◆ **Source data**
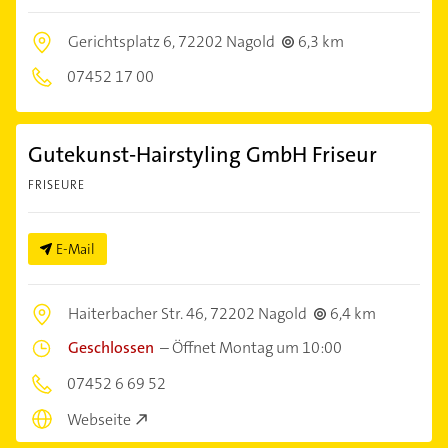
Gerichtsplatz 6,
72202 Nagold
6,3 km
07452 17 00
Gutekunst-Hairstyling GmbH Friseur
FRISEURE
E-Mail
Haiterbacher Str. 46,
72202 Nagold
6,4 km
Geschlossen
–
Öffnet Montag um 10:00
07452 6 69 52
Webseite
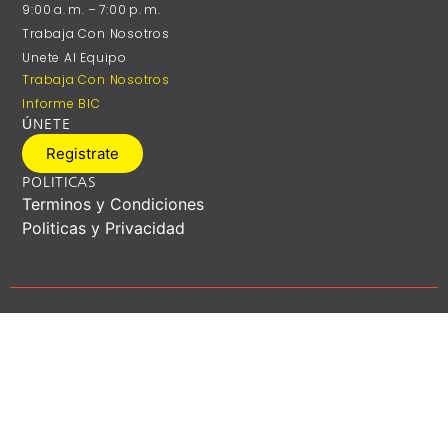
9:00 A. M. – 7:00 P. M.
Trabaja Con Nosotros
Unete Al Equipo
Trabaja Con Nosotros
Informe BIC
ÚNETE
Registrate
POLITICAS
Terminos y Condiciones
Politicas y Privacidad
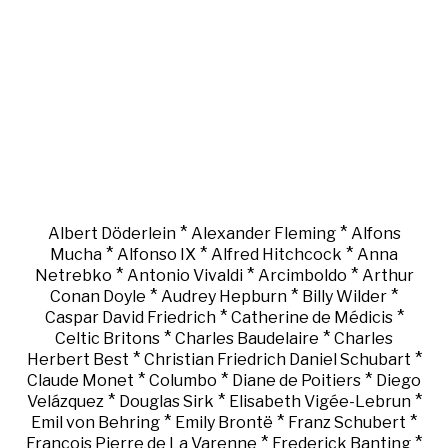
*
*
Albert Döderlein
Alexander Fleming
Alfons
*
*
*
Mucha
Alfonso IX
Alfred Hitchcock
Anna
*
*
*
Netrebko
Antonio Vivaldi
Arcimboldo
Arthur
*
*
*
Conan Doyle
Audrey Hepburn
Billy Wilder
*
*
Caspar David Friedrich
Catherine de Médicis
*
*
Celtic Britons
Charles Baudelaire
Charles
*
*
Herbert Best
Christian Friedrich Daniel Schubart
*
*
*
Claude Monet
Columbo
Diane de Poitiers
Diego
*
*
*
Velázquez
Douglas Sirk
Elisabeth Vigée-Lebrun
*
*
*
Emil von Behring
Emily Brontë
Franz Schubert
*
*
François Pierre de La Varenne
Frederick Banting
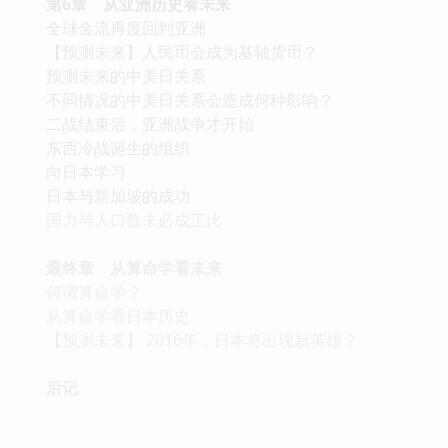
第6章 从亚洲历史看未来
全球金流再度回到亚洲
【预测未来】人民币会成为基轴货币？
预测未来的中美日关系
不同情况的中美日关系会造成何种影响？
二战结束后，亚洲战争才开始
东西冷战诞生的组织
向日本学习
日本与新加坡的成功
国力与人口数未必成正比
最终章 从算命学看未来
何谓算命学？
从算命学看日本历史
【预测未来】 2016年，日本将出现新英雄？
后记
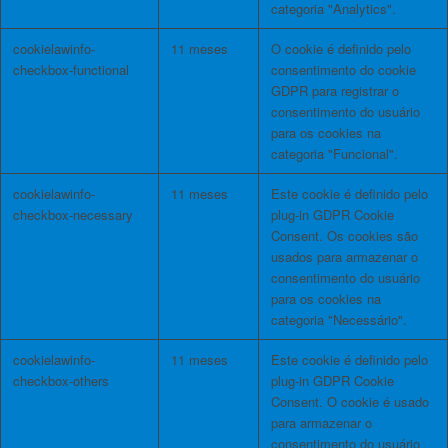
categoria "Analytics".
cookielawinfo-
11 meses
O cookie é definido pelo
checkbox-functional
consentimento do cookie
GDPR para registrar o
consentimento do usuário
para os cookies na
categoria "Funcional".
cookielawinfo-
11 meses
Este cookie é definido pelo
checkbox-necessary
plug-in GDPR Cookie
Consent. Os cookies são
usados ​​para armazenar o
consentimento do usuário
para os cookies na
categoria "Necessário".
cookielawinfo-
11 meses
Este cookie é definido pelo
checkbox-others
plug-in GDPR Cookie
Consent. O cookie é usado
para armazenar o
consentimento do usuário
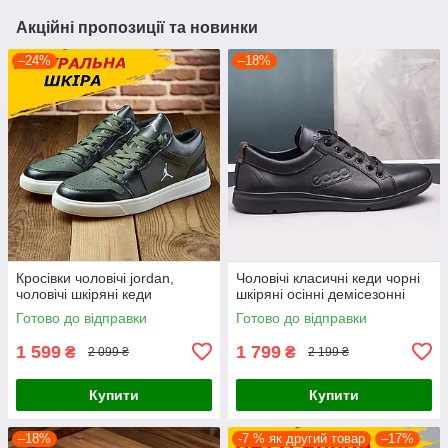
Акційні пропозиції та новинки
–24%
–18%
Кросівки чоловічі jordan,
Чоловічі класичні кеди чорні
чоловічі шкіряні кеди
шкіряні осінні демісезонні
Готово до відправки
Готово до відправки
1 599
1 799
₴
₴
2 099 ₴
2 199 ₴
Купити
Купити
–18%
-7 % як другий товар
–17%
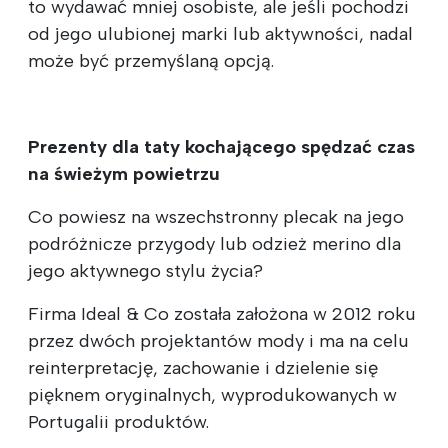
to wydawać mniej osobiste, ale jeśli pochodzi
od jego ulubionej marki lub aktywności, nadal
może być przemyślaną opcją.
Prezenty dla taty kochającego spędzać czas
na świeżym powietrzu
Co powiesz na wszechstronny plecak na jego
podróżnicze przygody lub odzież merino dla
jego aktywnego stylu życia?
Firma Ideal & Co została założona w 2012 roku
przez dwóch projektantów mody i ma na celu
reinterpretację, zachowanie i dzielenie się
pięknem oryginalnych, wyprodukowanych w
Portugalii produktów.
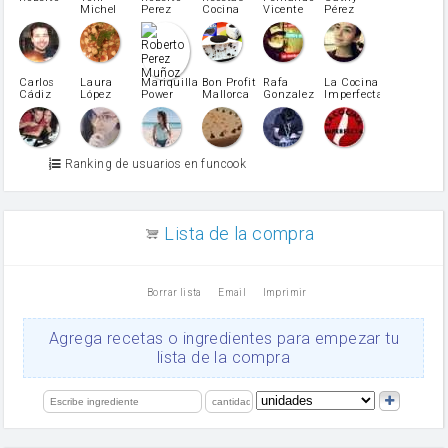
azucar
Michel
Perez
Cocina
Vicente
Pérez
Caubet
Muñoz
patatas
pimiento rojo
Pimentón
pimiento verde
Carlos
Laura
Mariquilla
Bon Profit
Rafa
La Cocina
Cádiz
López
Power
Mallorca
Gonzalez
Imperfecta
miel
Martínez
vino blanco
Azúcar glass
Azúcar moreno
Ranking de usuarios en funcook
Zumo de limón
arroz
canela en polvo
aceite de girasol
Lista de la compra
Dientes de ajo
vinagre
nata
Borrar lista
Email
Imprimir
Cacao en polvo
queso rallado
Ajos
Agrega recetas o ingredientes para empezar tu
Levadura
lista de la compra
salsa de soja
orégano
limón
perejil
carne picada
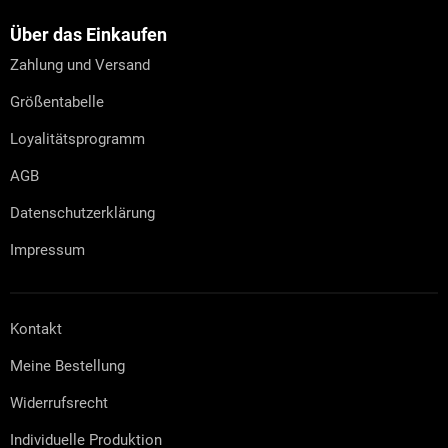
ß
z
Über das Einkaufen
e
Zahlung und Versand
i
l
Größentabelle
e
Loyalitätsprogramm
AGB
Datenschutzerklärung
Impressum
Kontakt
Meine Bestellung
Widerrufsrecht
Individuelle Produktion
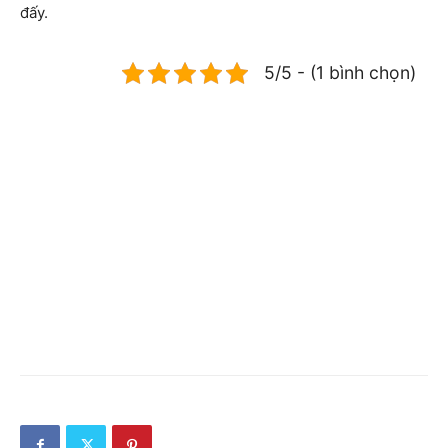
đấy.
5/5 - (1 bình chọn)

◆ **The task**
Copy the lines of the material between the line holding "to wydawać mniej osobiste, ale jeśli pochodzi" and the line holding "Portugalii produktów.", inclusive, with "plecak" swapped for "namiot" and nothing else changed.

◆ **Answer area**
to wydawać mniej osobiste, ale jeśli pochodzi
od jego ulubionej marki lub aktywności, nadal
może być przemyślaną opcją.
Prezenty dla taty kochającego spędzać czas
na świeżym powietrzu
Co powiesz na wszechstronny namiot na jego
podróżnicze przygody lub odzież merino dla
jego aktywnego stylu życia?
Firma Ideal & Co została założona w 2012 roku
przez dwóch projektantów mody i ma na celu
reinterpretację, zachowanie i dzielenie się
pięknem oryginalnych, wyprodukowanych w
Portugalii produktów.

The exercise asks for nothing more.